After crunching more numbers, Kazarian et al. estimated that, by 2020, if all of the patients with unicompartmental knee OA who were candidates for UKA or TKA (a projected total of 120,000 to 210,000 people) received UKA, “it would lead to a lifetime cost savings of $987 million to $1.5 billion.
From these findings, the authors conclude that patients with unicompartmental knee OA should receive surgical treatment, preferably UKA, instead of nonsurgical treatment until the age of 70 years. After that age, all three options are reasonable from a cost-effectiveness perspective.
But perhaps the most important thing to remember about these findings is that they add information to—but should not replace—clinical decision-making based on complete and open communication between doctor and patient.
Annual volume projections for total joint arthroplasty (TJA) have been cited frequently and applied broadly, often to estimate future costs. But with a slowdown in the growth of the annual incidence of total knee arthroplasty (TKA), updated projections are needed, and that’s what Sloan et al. provide in the September 5, 2018 issue of JBJS.
Using the National Inpatient Sample to obtain TJA incidence data, the authors first analyzed the volume of primary TJA procedures performed from 2000 to 2014. They then performed regression analyses to project future volumes of TJA procedures. Here are the numbers based on the 2000-to-2014 data:
- Primary total hip arthroplasty (THA) is projected to grow 71%, to 635,000 annual procedures by 2030.
- Primary TKA is projected to grow 85%, to 1.26 million annual procedures by 2030.

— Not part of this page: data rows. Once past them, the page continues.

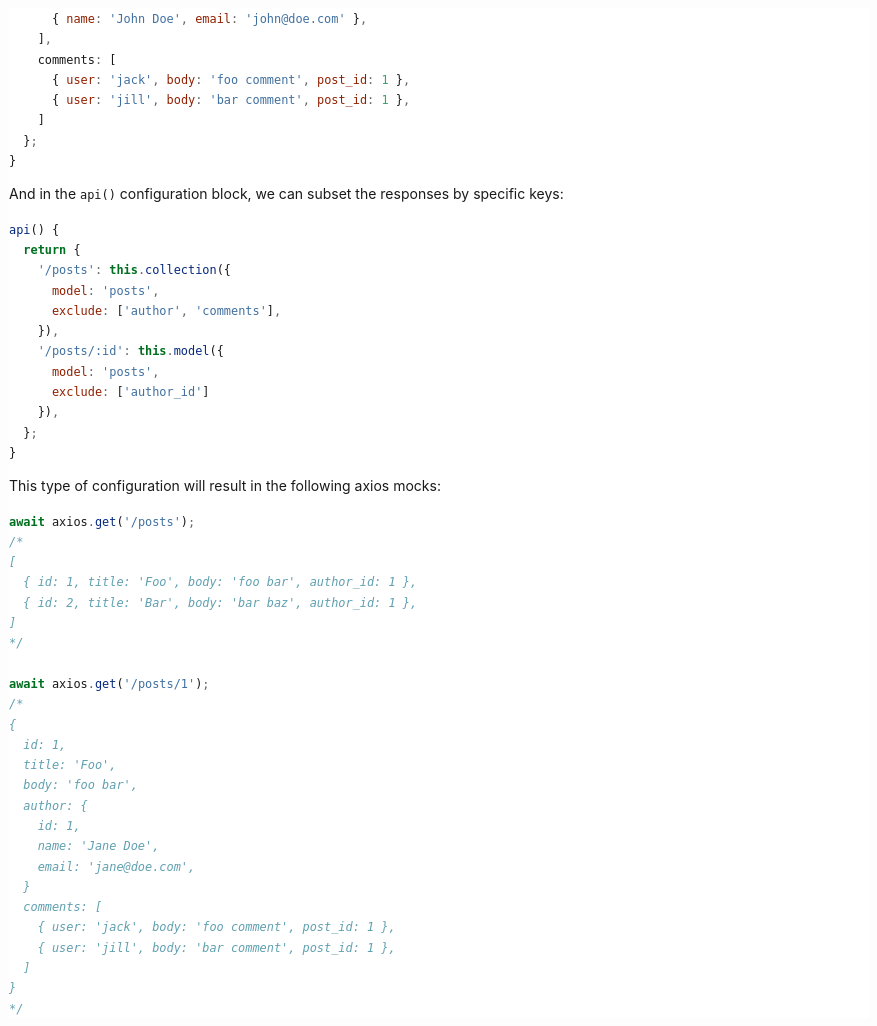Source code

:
 ```javascript
      { name: 'John Doe', email: 'john@doe.com' },
    ],
    comments: [
      { user: 'jack', body: 'foo comment', post_id: 1 },
      { user: 'jill', body: 'bar comment', post_id: 1 },
    ]
  };
}
```

And in the `api()` configuration block, we can subset the responses by specific keys:

```javascript
api() {
  return {
    '/posts': this.collection({
      model: 'posts',
      exclude: ['author', 'comments'],
    }),
    '/posts/:id': this.model({
      model: 'posts',
      exclude: ['author_id']
    }),
  };
}
```

This type of configuration will result in the following axios mocks:

```javascript
await axios.get('/posts');
/*
[
  { id: 1, title: 'Foo', body: 'foo bar', author_id: 1 },
  { id: 2, title: 'Bar', body: 'bar baz', author_id: 1 },
]
*/

await axios.get('/posts/1');
/*
{
  id: 1,
  title: 'Foo',
  body: 'foo bar',
  author: {
    id: 1,
    name: 'Jane Doe',
    email: 'jane@doe.com',
  }
  comments: [
    { user: 'jack', body: 'foo comment', post_id: 1 },
    { user: 'jill', body: 'bar comment', post_id: 1 },
  ]
}
*/
```
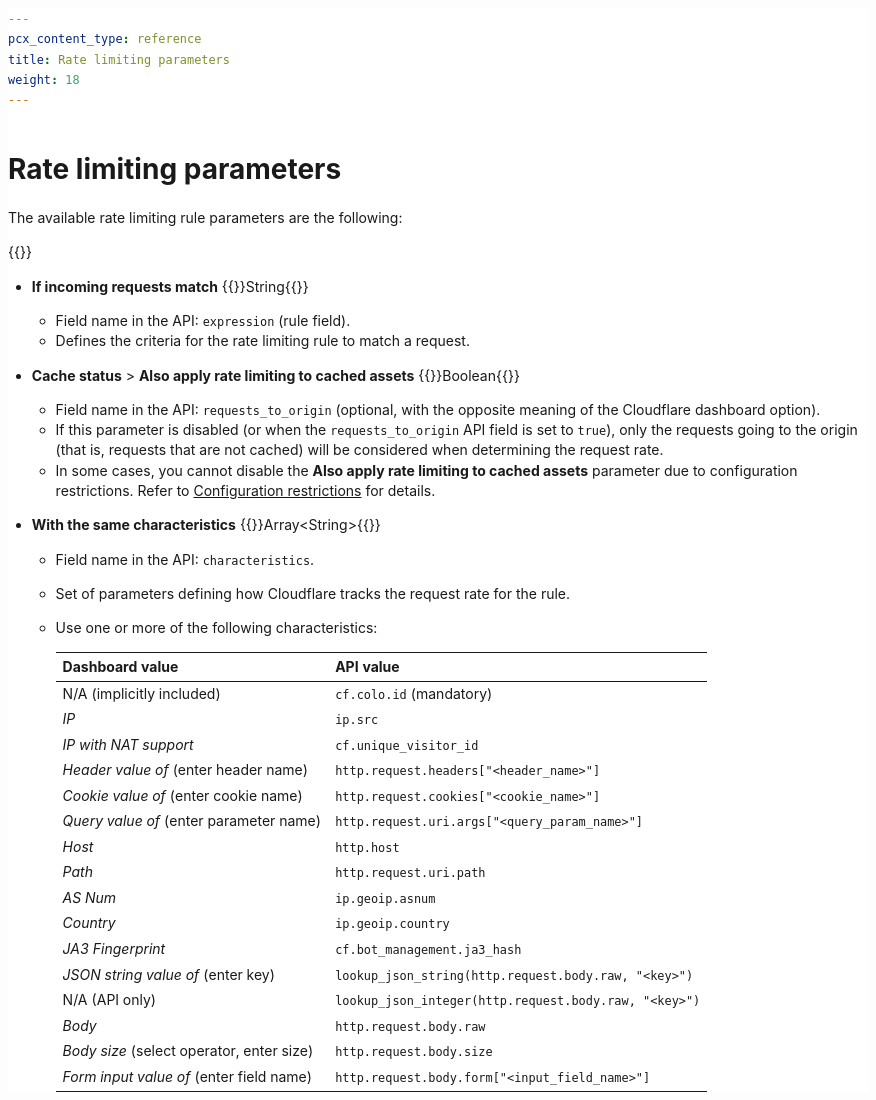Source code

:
```yaml
---
pcx_content_type: reference
title: Rate limiting parameters
weight: 18
---
```


# Rate limiting parameters

The available rate limiting rule parameters are the following:

{{<definitions>}}

- **If incoming requests match** {{<type>}}String{{</type>}}

  - Field name in the API: `expression` (rule field).
  - Defines the criteria for the rate limiting rule to match a request.

- **Cache status** > **Also apply rate limiting to cached assets** {{<type>}}Boolean{{</type>}}

  - Field name in the API: `requests_to_origin` (optional, with the opposite meaning of the Cloudflare dashboard option).
  - If this parameter is disabled (or when the `requests_to_origin` API field is set to `true`), only the requests going to the origin (that is, requests that are not cached) will be considered when determining the request rate.
  - In some cases, you cannot disable the **Also apply rate limiting to cached assets** parameter due to configuration restrictions. Refer to [Configuration restrictions](#configuration-restrictions) for details.

- <a id="characteristics"></a>**With the same characteristics** {{<type>}}Array&lt;String&gt;{{</type>}}

  - Field name in the API: `characteristics`.
  - Set of parameters defining how Cloudflare tracks the request rate for the rule.
  - Use one or more of the following characteristics:

    | Dashboard value                           | API value                                             |
    |-------------------------------------------|------------------------------------------------------ |
    | N/A (implicitly included)                 | `cf.colo.id` (mandatory)                              |
    | _IP_                                      | `ip.src`                                              |
    | _IP with NAT support_                     | `cf.unique_visitor_id`                                |
    | _Header value of_ (enter header name)     | `http.request.headers["<header_name>"]`               |
    | _Cookie value of_ (enter cookie name)     | `http.request.cookies["<cookie_name>"]`               |
    | _Query value of_ (enter parameter name)   | `http.request.uri.args["<query_param_name>"]`         |
    | _Host_                                    | `http.host`                                           |
    | _Path_                                    | `http.request.uri.path`                               |
    | _AS Num_                                  | `ip.geoip.asnum`                                      |
    | _Country_                                 | `ip.geoip.country`                                    |
    | _JA3 Fingerprint_                         | `cf.bot_management.ja3_hash`                          |
    | _JSON string value of_ (enter key)        | `lookup_json_string(http.request.body.raw, "<key>")`  |
    | N/A (API only)                            | `lookup_json_integer(http.request.body.raw, "<key>")` |
    | _Body_                                    | `http.request.body.raw`                               |
    | _Body size_ (select operator, enter size) | `http.request.body.size`                              |
    | _Form input value of_ (enter field name)  | `http.request.body.form["<input_field_name>"]`        |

However, the TKA procedure growth rate has slowed in recent years, and models based on 2008-to-2014 data project growth to only 935,000 annual TKAs by 2030—325,000 fewer procedures relative to the 2000-to-2014 models.
Earlier studies, notably one by Kurtz et al. in 2007, obviously could not account for the reduced growth rate in TKA after 2008. A 2008 analysis by Wilson et al., based on the Kurtz et al. data, estimated that annual Medicare expenditures on TJA procedures would climb from $5 billion in 2006 to $50 billion in 2030. “Using our projections,” say Sloan et al., “we predict that Medicare expenditures on these procedures in 2030 will be less than half of that predicted by Wilson et al.”
These findings lend credence to the authors’ observation that “it is imperative that projections of orthopaedic procedures be regularly evaluated and updated to reflect current rates.”